[Explore the material]
**1.** In the natural deduction thread, how are connectives with the same precedence associated by default in most logics?
**2.** List the formulas on the numbered lines of the proof sketch in the natural deduction thread.
**3.** Continue the natural deduction thread from the point where it stops.

Complex Natural Deduction proof How do I provide a Natural Deduction proof for (¬A ∨ ¬B) → (C → A ∧ B)→ ¬C?
I know I can work backwards and i managed to get rid of the implications:
¬C
(C → A  ∧ B)→ ¬C
(¬A ∨ ¬B) → (C → A  ∧ B)→ ¬C
However i'm unsure where to go from here and what Hypotheses to choose, I've recently started Natural Deduction and I'm finding it pretty tricky
 A: In most logics connectives with same precedence are associated to the right by default (see a recent post), so we need to prove $(¬A ∨ ¬B) → ((C → A ∧ B)→ ¬C)$. I'll sketch a proof below using the most common ND rules, and you should fill in your specific rules for your ND system:
Apparently we can try prove by cases:
 1 ¬A ∨ ¬B                        premise 
   2 ¬A                         
     3 C → A ∧ B                  assumption
       4 C                        assumption
       5 A ∧ B                    → E 3-4 (MP)

[Given information]
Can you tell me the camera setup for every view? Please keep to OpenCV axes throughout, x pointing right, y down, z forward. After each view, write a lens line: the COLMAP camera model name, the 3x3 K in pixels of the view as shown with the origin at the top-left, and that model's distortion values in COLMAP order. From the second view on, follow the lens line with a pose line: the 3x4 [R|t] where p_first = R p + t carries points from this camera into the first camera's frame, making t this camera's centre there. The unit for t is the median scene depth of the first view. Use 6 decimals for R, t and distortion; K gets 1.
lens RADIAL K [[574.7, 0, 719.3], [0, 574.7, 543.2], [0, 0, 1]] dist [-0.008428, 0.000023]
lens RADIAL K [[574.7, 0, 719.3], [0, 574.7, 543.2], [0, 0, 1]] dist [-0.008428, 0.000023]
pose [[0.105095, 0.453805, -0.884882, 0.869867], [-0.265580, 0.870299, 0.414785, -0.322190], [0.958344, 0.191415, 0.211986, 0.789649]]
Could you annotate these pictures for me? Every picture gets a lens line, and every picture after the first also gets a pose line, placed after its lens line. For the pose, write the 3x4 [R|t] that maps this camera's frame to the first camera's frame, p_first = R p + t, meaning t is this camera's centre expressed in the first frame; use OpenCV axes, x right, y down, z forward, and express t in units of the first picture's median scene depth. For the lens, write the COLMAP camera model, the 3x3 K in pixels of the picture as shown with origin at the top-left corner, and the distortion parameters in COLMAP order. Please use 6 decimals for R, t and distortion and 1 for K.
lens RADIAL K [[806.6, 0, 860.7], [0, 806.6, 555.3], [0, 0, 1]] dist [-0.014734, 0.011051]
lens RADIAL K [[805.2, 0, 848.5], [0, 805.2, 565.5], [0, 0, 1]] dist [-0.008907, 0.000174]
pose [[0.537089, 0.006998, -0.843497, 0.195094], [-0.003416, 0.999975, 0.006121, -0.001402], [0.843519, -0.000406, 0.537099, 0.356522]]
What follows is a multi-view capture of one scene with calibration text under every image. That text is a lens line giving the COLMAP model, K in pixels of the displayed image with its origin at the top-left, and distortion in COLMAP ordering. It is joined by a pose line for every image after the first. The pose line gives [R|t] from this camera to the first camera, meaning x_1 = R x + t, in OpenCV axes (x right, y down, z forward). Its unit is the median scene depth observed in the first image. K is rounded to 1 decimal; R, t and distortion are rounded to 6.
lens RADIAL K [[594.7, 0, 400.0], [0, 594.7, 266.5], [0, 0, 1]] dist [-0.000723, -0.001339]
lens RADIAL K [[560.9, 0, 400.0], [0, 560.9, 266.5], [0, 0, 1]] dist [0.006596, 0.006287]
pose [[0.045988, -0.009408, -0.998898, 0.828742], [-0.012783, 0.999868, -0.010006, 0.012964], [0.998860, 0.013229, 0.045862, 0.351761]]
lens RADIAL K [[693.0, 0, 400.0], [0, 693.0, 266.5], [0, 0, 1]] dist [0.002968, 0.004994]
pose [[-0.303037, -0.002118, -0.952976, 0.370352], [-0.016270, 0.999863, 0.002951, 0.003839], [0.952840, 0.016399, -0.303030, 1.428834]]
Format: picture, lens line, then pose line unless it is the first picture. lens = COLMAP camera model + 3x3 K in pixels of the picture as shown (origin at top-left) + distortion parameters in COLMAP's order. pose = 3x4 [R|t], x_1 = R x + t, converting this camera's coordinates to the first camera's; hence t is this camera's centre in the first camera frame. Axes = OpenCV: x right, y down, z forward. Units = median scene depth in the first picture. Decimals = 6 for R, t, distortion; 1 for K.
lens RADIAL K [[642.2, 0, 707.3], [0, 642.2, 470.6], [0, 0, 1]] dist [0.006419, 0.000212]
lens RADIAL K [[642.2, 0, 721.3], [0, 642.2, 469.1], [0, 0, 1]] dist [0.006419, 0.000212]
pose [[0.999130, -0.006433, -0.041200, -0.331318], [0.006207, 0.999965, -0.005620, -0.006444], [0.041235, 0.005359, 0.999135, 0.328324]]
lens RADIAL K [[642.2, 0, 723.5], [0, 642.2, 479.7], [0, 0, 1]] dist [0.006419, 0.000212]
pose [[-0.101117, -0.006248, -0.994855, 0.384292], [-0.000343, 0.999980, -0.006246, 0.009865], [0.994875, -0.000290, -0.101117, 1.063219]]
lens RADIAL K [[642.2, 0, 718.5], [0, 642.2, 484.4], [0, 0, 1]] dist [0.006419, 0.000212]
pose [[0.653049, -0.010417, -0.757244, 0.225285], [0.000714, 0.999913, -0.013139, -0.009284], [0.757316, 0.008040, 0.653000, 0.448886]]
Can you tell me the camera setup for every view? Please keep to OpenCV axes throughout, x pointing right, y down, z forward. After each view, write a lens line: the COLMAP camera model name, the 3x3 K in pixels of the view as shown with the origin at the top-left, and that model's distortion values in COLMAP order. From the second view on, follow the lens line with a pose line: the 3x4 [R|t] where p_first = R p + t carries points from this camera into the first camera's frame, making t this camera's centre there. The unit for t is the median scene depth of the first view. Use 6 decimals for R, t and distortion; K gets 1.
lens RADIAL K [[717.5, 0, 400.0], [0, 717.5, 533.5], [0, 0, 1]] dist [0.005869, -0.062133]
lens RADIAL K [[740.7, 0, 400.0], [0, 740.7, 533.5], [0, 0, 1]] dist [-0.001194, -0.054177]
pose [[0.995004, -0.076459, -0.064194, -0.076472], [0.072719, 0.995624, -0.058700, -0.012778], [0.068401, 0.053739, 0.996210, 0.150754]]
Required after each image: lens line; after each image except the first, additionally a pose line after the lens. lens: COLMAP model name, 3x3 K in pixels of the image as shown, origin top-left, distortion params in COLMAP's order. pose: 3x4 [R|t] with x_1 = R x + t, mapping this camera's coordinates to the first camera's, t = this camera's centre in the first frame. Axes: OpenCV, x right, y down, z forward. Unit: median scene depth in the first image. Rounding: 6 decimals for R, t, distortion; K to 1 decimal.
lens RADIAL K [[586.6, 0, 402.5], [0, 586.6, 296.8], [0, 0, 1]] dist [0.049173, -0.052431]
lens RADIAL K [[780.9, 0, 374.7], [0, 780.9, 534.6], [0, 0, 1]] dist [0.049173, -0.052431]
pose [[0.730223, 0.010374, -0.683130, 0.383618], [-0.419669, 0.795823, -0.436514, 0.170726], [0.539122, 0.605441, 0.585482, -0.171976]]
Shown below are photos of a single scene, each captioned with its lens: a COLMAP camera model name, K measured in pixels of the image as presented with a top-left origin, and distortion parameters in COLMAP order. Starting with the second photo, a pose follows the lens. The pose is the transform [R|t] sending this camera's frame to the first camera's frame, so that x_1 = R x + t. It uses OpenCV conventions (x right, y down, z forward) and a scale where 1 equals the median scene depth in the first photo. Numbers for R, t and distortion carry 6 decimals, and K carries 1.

[Solved tasks]
**1.** To the right.

**2.** ¬A ∨ ¬B; ¬A; C → A ∧ B; C; A ∧ B

**3.**
       6 A                        ∧ E
       7 ⊥                        ¬ E 2, 6
     8 (C → A ∧ B) → ¬C           ¬ I 4, 7

   9 ¬B                         
     10 C → A ∧ B                  assumption
       11 C                        assumption
       12 A ∧ B                    → E 10-11 
       13 B                        ∧ E
       14 ⊥                        ¬ E 9, 12
     15 (C → A ∧ B) → ¬C           ¬ I 11, 14

 16 (¬A ∨ ¬B) → ((C → A ∧ B)→ ¬C)  ∨ E

Finally please be aware that $((¬A ∨ ¬B) → (C → A ∧ B)) → ¬C$ is not valid which has an obvious counterexample when $A=B=C=True$.
A: Those are indeed your targets.  So you need raise appropriate assumptions in subproofs aiming for them.  The skeleton should look something like this (in Fitch style), but will depend somewhat on the rules implemented in your proof system.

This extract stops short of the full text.